--- TASK DATA Enclosed Below ---

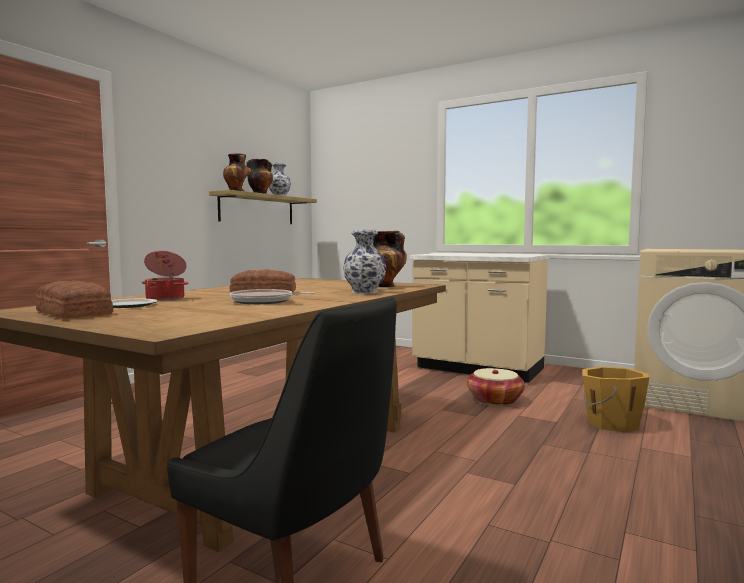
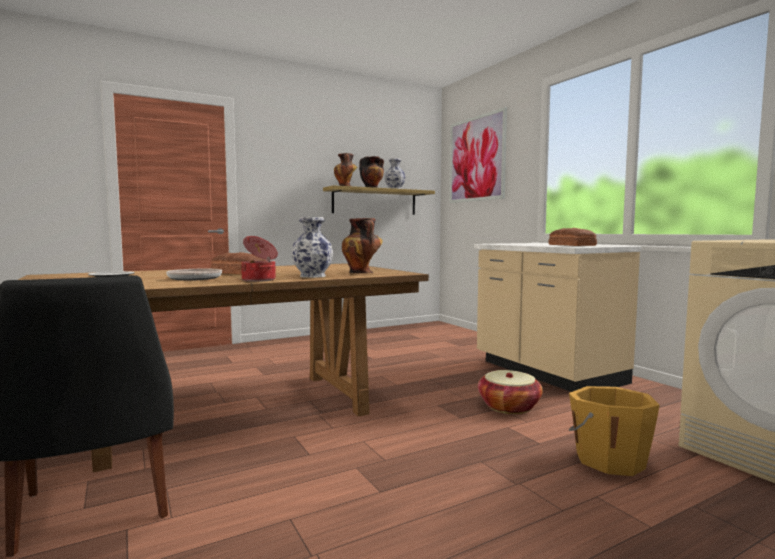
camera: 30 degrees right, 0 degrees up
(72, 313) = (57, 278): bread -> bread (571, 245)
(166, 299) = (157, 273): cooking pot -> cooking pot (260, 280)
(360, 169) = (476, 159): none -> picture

--- End of Enclosed TASK DATA ---
--- TASK DATA Enclosed Below ---

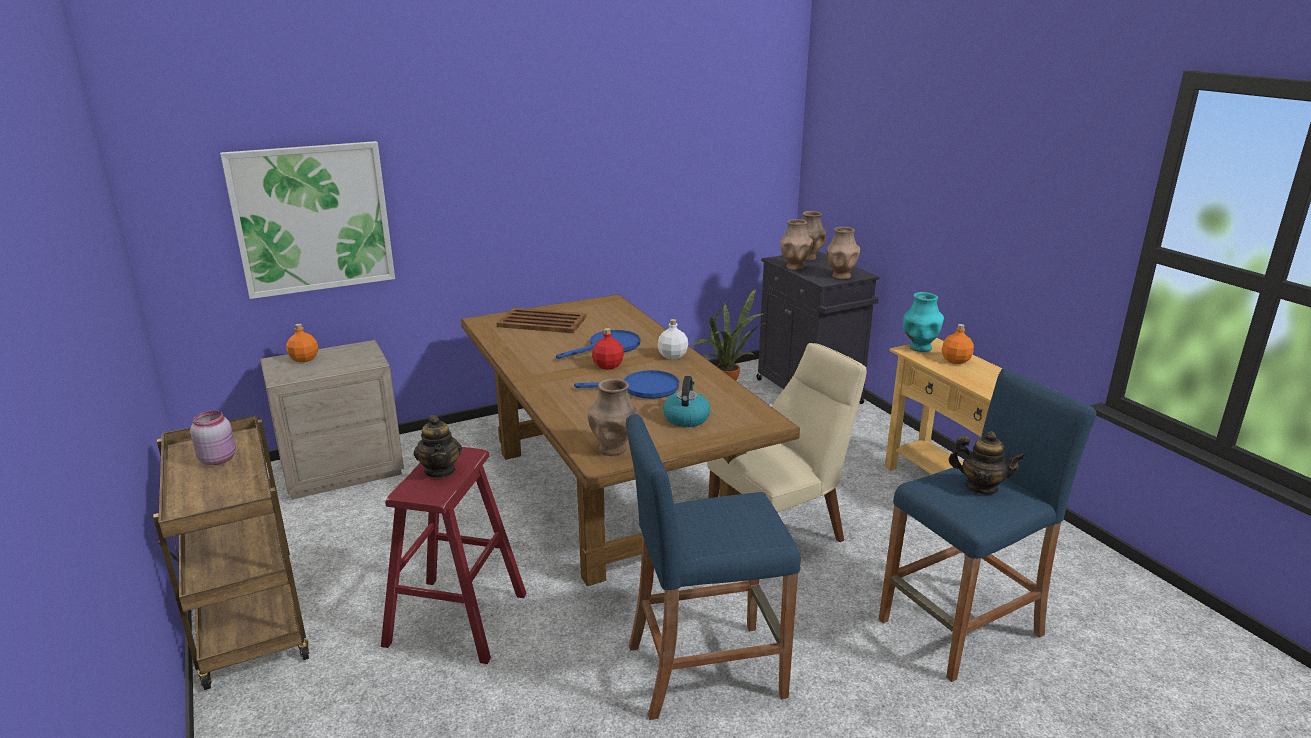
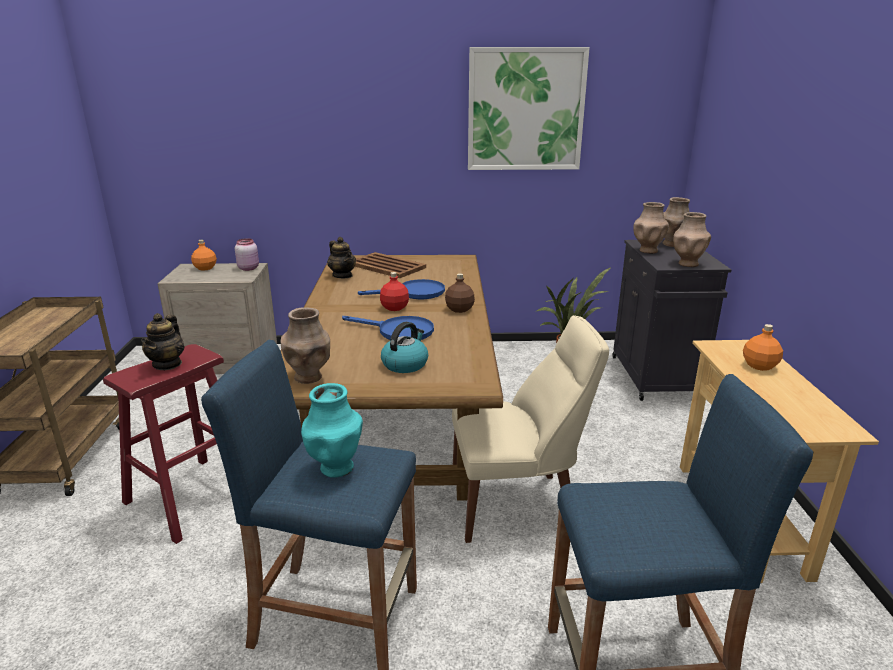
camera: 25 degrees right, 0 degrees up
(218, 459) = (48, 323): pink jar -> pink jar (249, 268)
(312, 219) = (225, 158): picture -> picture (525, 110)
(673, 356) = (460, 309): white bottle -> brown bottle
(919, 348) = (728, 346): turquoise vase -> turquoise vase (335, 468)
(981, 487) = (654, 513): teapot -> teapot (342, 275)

--- End of Enclosed TASK DATA ---
--- TASK DATA Enclosed Below ---

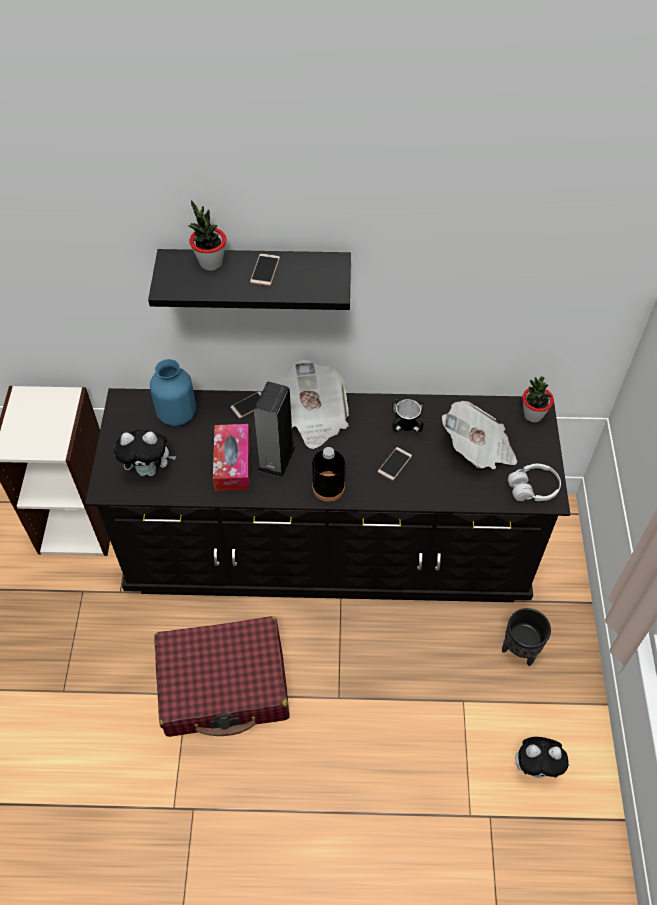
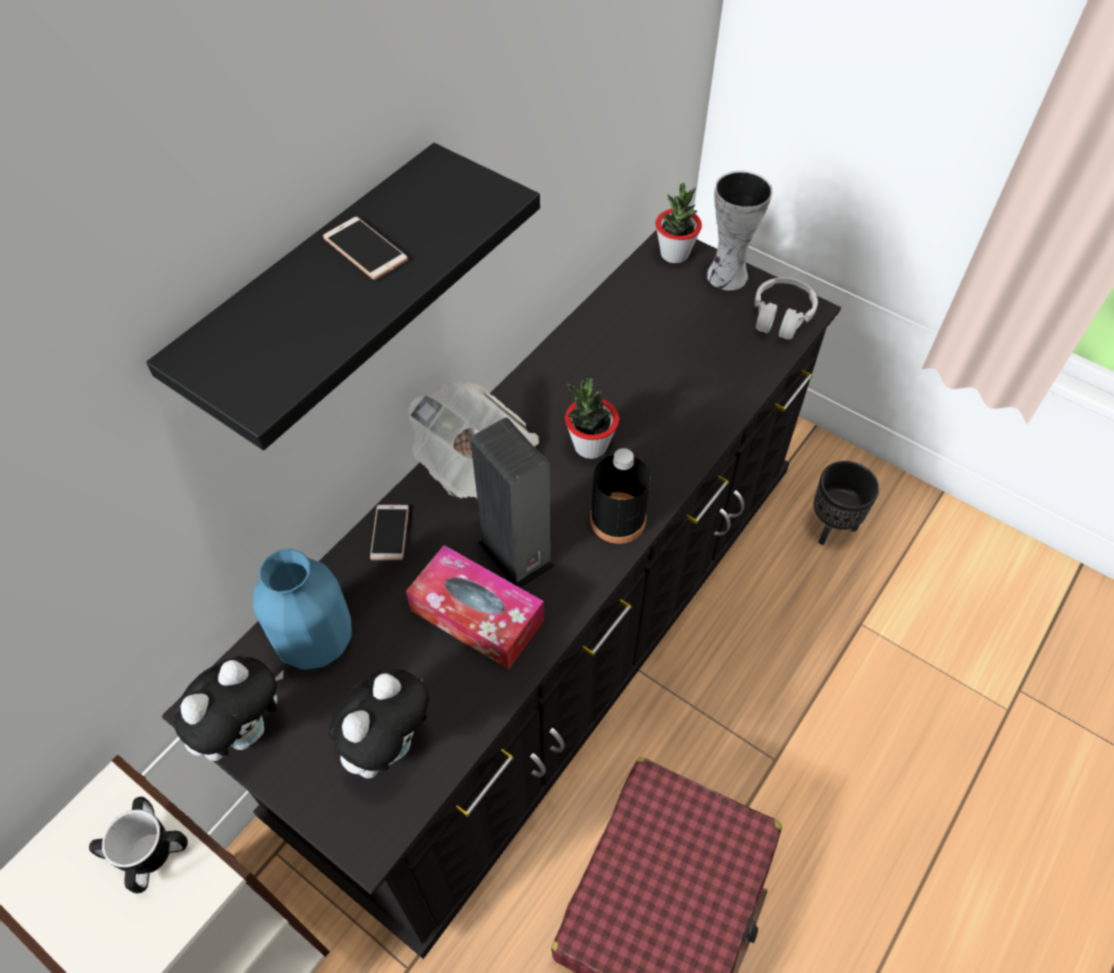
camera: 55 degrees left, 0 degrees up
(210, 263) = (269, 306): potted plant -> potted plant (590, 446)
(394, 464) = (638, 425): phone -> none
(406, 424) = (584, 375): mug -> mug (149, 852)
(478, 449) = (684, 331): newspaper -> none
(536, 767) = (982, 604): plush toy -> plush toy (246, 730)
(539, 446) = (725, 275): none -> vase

--- End of Enclosed TASK DATA ---

All lines in the data above from the one with "(919, 348) = (728, 346): turquoise" through the one with "(981, 487) = (654, 513): teapot" must be repeated exactly, and no others.

(919, 348) = (728, 346): turquoise vase -> turquoise vase (335, 468)
(981, 487) = (654, 513): teapot -> teapot (342, 275)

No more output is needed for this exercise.